++++ DATA UNDER STUDY

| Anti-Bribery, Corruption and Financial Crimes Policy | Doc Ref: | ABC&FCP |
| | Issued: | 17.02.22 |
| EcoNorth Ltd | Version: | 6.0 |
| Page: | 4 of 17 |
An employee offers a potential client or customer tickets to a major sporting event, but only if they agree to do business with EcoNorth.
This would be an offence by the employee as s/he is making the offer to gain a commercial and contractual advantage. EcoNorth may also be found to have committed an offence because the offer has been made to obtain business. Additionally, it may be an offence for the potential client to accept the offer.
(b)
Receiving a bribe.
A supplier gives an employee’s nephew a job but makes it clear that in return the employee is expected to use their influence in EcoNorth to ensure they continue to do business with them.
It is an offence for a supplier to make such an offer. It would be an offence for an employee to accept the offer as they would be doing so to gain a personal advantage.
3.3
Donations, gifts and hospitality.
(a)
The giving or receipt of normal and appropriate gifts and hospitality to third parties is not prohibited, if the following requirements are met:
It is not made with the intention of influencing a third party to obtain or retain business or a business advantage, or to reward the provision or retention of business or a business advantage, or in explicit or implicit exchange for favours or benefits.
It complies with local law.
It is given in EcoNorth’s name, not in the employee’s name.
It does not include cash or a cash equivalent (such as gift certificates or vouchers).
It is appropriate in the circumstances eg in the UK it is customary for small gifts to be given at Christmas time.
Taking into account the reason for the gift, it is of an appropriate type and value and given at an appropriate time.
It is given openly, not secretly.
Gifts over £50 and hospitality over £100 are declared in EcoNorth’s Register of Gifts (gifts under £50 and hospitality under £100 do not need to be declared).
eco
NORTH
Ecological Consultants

++++++++
++++ DATA UNDER STUDY

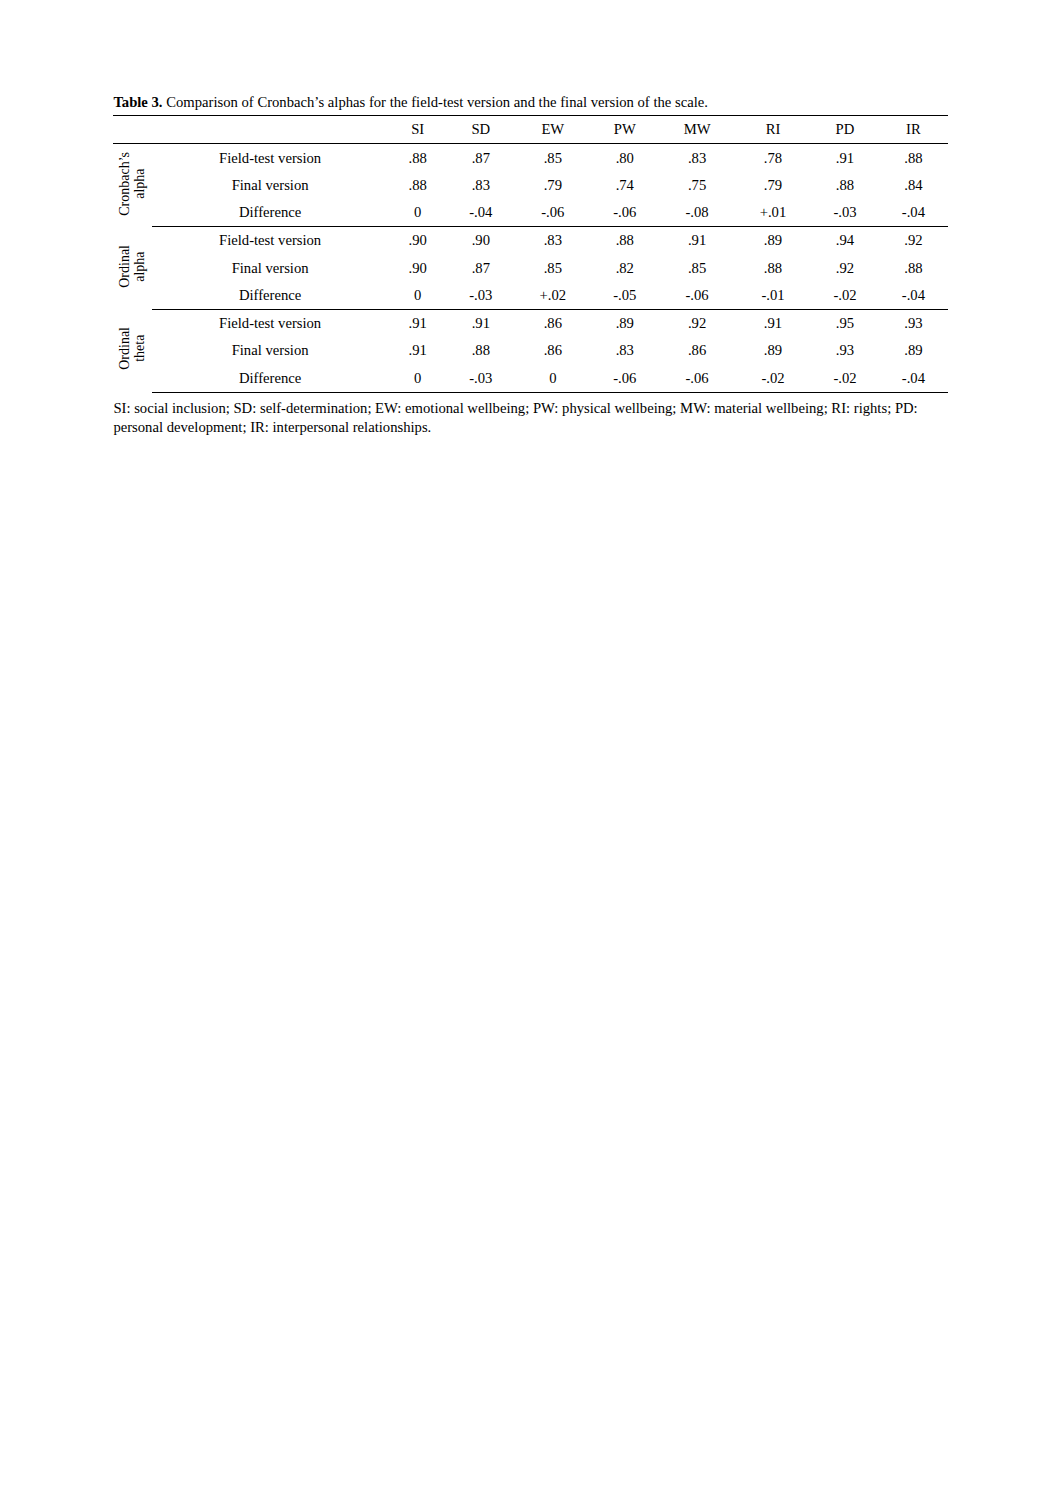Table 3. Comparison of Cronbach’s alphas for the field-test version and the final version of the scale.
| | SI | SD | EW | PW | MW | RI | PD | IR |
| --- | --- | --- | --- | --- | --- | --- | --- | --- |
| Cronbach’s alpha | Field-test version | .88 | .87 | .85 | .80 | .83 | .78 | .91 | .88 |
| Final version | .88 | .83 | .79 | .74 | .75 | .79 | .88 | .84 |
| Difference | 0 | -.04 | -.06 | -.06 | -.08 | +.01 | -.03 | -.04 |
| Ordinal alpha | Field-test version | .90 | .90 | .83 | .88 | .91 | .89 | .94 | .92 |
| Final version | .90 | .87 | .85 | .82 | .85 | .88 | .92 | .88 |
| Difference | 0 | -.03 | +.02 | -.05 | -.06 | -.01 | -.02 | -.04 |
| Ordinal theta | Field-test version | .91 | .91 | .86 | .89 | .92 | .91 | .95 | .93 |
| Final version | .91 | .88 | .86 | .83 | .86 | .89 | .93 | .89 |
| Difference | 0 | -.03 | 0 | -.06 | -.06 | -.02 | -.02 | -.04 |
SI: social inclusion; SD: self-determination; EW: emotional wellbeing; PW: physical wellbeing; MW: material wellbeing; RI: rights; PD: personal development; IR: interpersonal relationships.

++++++++
++++ DATA UNDER STUDY

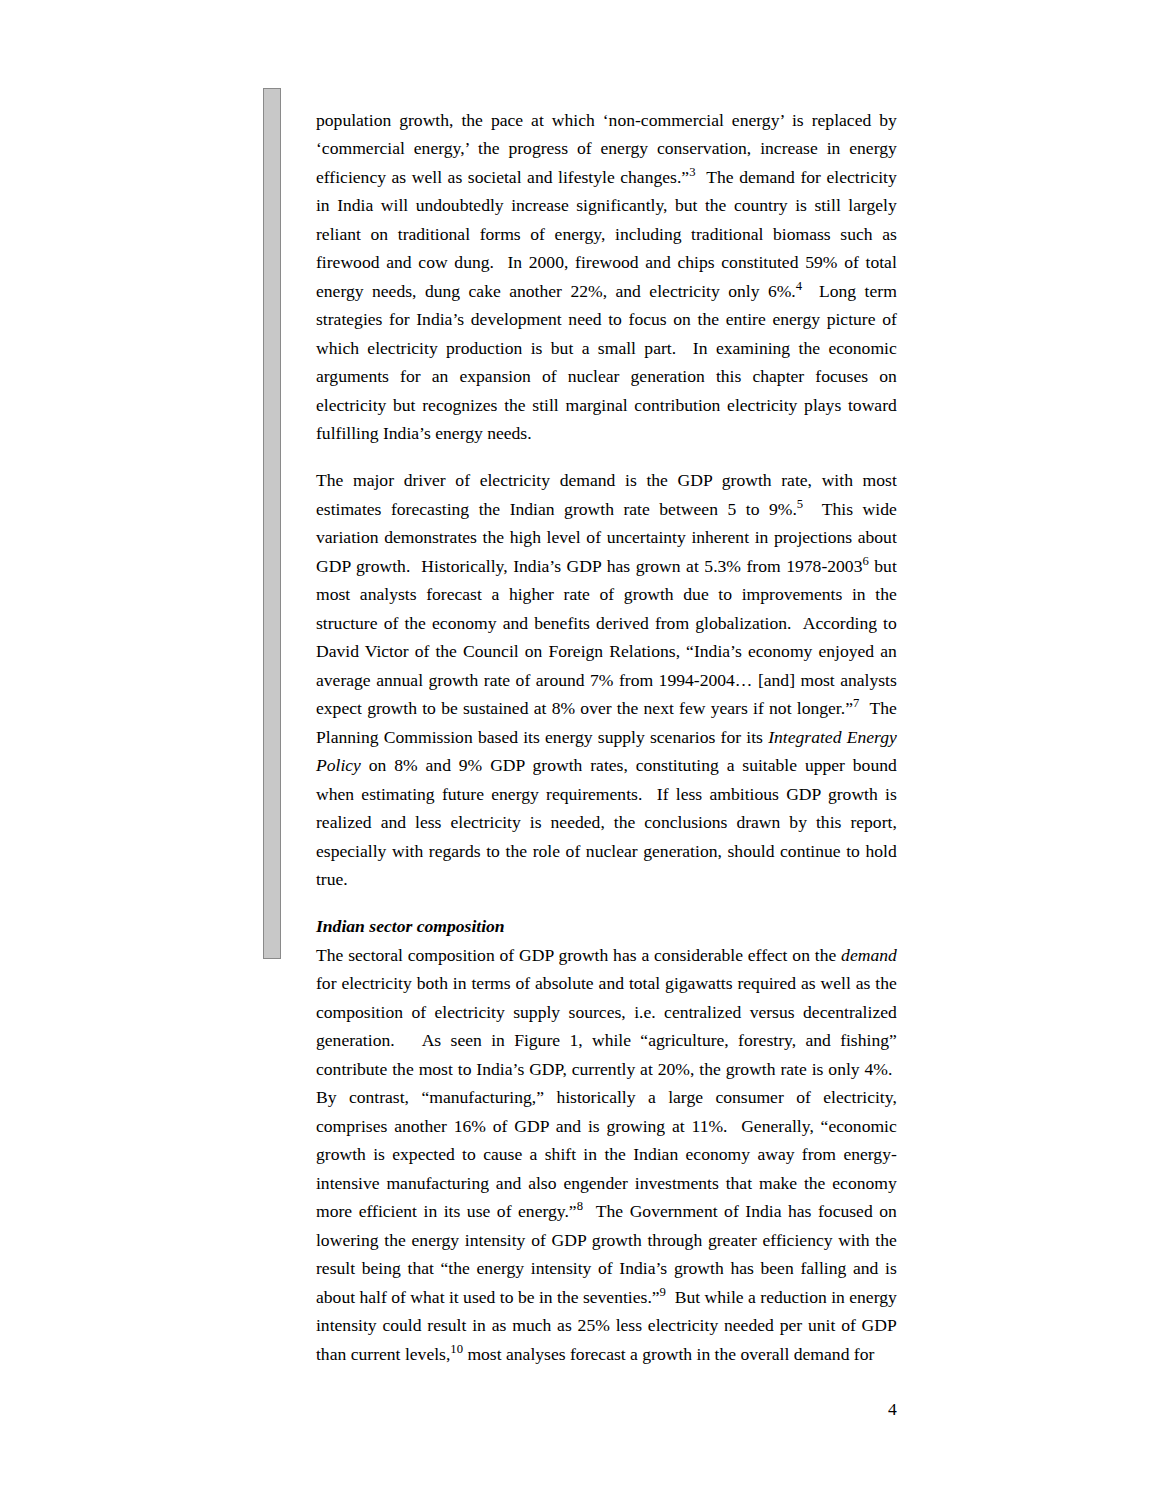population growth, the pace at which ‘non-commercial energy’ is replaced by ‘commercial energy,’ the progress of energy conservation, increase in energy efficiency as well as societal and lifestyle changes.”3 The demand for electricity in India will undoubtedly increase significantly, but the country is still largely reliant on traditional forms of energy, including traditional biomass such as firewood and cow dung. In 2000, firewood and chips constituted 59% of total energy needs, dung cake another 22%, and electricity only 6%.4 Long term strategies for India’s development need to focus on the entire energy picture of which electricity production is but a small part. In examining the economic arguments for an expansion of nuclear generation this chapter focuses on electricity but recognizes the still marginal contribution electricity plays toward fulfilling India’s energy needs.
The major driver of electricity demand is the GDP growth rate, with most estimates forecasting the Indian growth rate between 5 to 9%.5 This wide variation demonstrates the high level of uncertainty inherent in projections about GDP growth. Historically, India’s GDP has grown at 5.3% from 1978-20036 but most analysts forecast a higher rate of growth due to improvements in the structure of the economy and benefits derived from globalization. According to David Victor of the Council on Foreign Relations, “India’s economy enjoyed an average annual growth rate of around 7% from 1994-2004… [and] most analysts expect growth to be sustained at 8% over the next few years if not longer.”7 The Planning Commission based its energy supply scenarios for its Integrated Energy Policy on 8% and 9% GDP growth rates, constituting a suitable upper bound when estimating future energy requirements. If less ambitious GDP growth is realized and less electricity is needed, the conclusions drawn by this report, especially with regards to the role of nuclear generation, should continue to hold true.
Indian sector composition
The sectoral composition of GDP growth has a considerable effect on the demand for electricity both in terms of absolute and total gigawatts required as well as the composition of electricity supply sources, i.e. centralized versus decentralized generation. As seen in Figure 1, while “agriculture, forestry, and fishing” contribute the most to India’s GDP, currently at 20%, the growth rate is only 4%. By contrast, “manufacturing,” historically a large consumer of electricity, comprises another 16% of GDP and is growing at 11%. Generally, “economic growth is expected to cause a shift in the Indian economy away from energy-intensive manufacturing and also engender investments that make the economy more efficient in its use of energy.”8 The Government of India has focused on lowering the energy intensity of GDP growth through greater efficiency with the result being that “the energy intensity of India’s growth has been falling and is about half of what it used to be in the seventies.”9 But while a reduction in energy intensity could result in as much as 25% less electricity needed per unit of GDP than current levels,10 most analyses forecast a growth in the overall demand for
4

++++++++

■ EXERCISE REQUIREMENTS
In the material above, find the line containing "Ref: | ABC&FCP |" and the line containing "Receiving a bribe.", then write out exactly those two lines and every line between them, and nothing more.

■ WRITTEN SOLUTION
| Anti-Bribery, Corruption and Financial Crimes Policy | Doc Ref: | ABC&FCP |
| | Issued: | 17.02.22 |
| EcoNorth Ltd | Version: | 6.0 |
| Page: | 4 of 17 |
An employee offers a potential client or customer tickets to a major sporting event, but only if they agree to do business with EcoNorth.
This would be an offence by the employee as s/he is making the offer to gain a commercial and contractual advantage. EcoNorth may also be found to have committed an offence because the offer has been made to obtain business. Additionally, it may be an offence for the potential client to accept the offer.
(b)
Receiving a bribe.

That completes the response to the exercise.